▸ **Records from a dataset**:
_____
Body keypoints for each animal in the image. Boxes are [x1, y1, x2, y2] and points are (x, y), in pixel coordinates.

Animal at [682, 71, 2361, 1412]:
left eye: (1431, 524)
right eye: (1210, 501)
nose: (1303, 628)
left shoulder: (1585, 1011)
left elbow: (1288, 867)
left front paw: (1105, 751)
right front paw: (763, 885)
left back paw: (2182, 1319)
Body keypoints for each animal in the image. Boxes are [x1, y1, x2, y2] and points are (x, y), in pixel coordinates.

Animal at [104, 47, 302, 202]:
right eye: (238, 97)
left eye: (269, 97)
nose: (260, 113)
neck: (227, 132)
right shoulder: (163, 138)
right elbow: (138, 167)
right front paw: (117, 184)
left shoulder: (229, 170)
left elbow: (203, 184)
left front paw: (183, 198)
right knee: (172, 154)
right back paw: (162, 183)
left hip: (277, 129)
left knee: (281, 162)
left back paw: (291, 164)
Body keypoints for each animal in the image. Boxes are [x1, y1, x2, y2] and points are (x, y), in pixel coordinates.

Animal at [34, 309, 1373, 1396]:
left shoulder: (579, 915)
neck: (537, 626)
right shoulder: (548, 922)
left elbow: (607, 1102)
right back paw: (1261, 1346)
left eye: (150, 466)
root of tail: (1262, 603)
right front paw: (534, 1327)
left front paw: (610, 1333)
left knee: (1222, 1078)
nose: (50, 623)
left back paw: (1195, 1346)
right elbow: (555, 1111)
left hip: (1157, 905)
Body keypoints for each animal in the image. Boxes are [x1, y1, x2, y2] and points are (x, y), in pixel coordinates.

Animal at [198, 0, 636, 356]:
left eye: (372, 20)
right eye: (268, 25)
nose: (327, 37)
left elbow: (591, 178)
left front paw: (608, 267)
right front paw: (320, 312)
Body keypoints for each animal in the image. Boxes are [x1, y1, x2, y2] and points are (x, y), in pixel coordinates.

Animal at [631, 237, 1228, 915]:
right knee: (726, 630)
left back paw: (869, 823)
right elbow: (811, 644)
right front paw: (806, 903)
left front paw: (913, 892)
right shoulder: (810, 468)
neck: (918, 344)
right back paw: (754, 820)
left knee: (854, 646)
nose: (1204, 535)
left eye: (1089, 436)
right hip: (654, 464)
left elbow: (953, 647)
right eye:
_____
▸ **WHAT NEEDS TO BE DONE**: Among the entries, how many lines contain the string "knee"? Give the number without anything else.

▸ **RESPONSE AREA**: 5